Title: Establishment of in planta transformation protocol of tomato (Solanum lycopersicum L.) through antiporter gene for improved salinity tolerance

Biography:

Anamika Datta is currently working as a Doctoral Student in Kyushu University, Department of Stem Cell Biology under Faculty of Arts and Science, Graduate School of System Life Sciences, Kyushu University, Japan. She has been receiving scholarship from Japan Science and Technology Agency. She completed her MS in Biotechnology from BRAC University, Dhaka, Bangladesh and worked as a MS fellow under a project titled “Production of tomato tolerant to environmental stresses like salinity”; by BAS-USDA PLAS Endowment fund (Li-03). She developed her skill on plant tissue culture and Agrobacterium-mediated transformation during her working period. She has been worked as faculty member in BRAC University, Dhaka Bangladesh for 3 years. During her research career she has published 2 original research paper, 2 review papers, with 6 conference papers and 2 poster publications in international conferences. Currently she is pursuing her doctoral studies in Neurobiology and Stem Cell related research.

Abstract

Salinity has been accounted for global production loss of the tasteful and nutritious vegetable “Tomato” lately. In this backdrop, a simple and efficient Agrobacterium mediated in planta transformation protocol has been established, to transform and overexpress Na+/H+ antiporter gene into five Bangladeshi tomato varieties named as BARI tomato 2, BARI tomato 3, BINA tomato 2, BINA tomato 3 and Bahar, to improve their salt tolerance, through optimization of crucial transformation factors like optical density, infection time, co-cultivation period etc. Two vectors were constructed by cloning Na+/H+ antiporter gene from Arabidopsis (pK7WG2_AtNHX1_1.6) and Rice (pK7WG2_OsNHX1_1.6) individually to gateway vector pENTR/D-TOPO and electroporated to Agrobacterium while another vector pBI121 was used as control.

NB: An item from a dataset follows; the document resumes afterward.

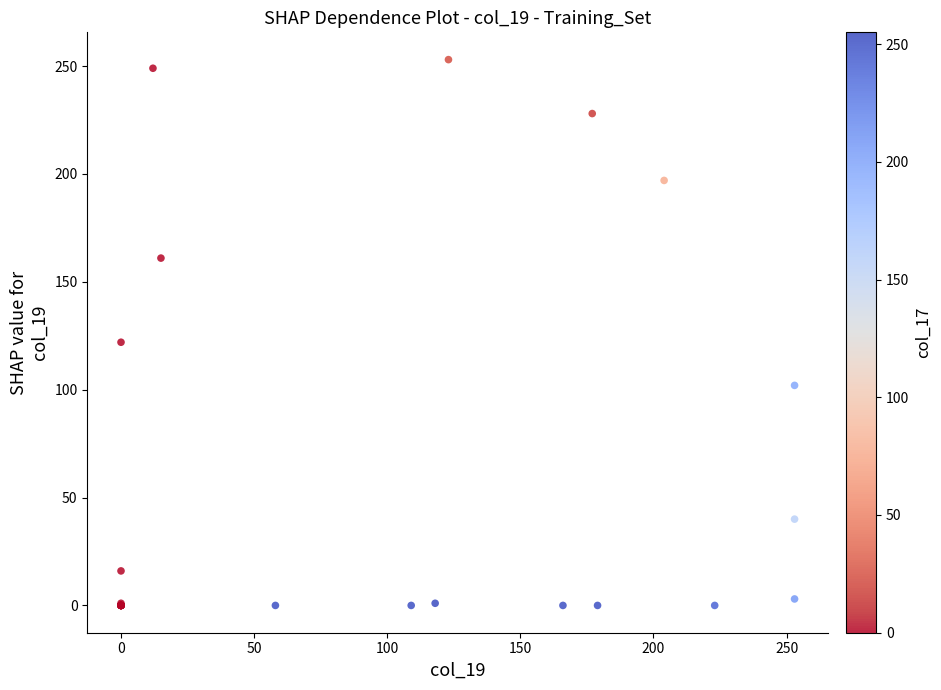

What Y value in the scatter plot is closest to 126?

122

During transformation using the three vectors, non- pricked seeds infected under conditions of OD600 1.1-1.4 with 30 min of infection time followed by 24h co-cultivation period were found optimum for achieving more than 90% efficiency for GUS expression and germination percentages. Screening of putatively transformed plantlets were carried out through resistance to Kanamycin 50mg/l in germination medium while Cefotaxime 100mg/l was applied to prevent Agrobacterium overgrowth during co-cultivation. Next, salt stress tolerance has been observed in putatively transformed plants through Leaf Disc Bioassay. Here, tolerance of 100mM salt for 14 days was noted. Meanwhile, no significant morphological changes were observed during acclimatization of putatively transformed plantlets. These findings can be considered as the foundation for further improvement of saline-tolerant tomato development and an essential step toward solving the problem of ensuring global nutritional demands.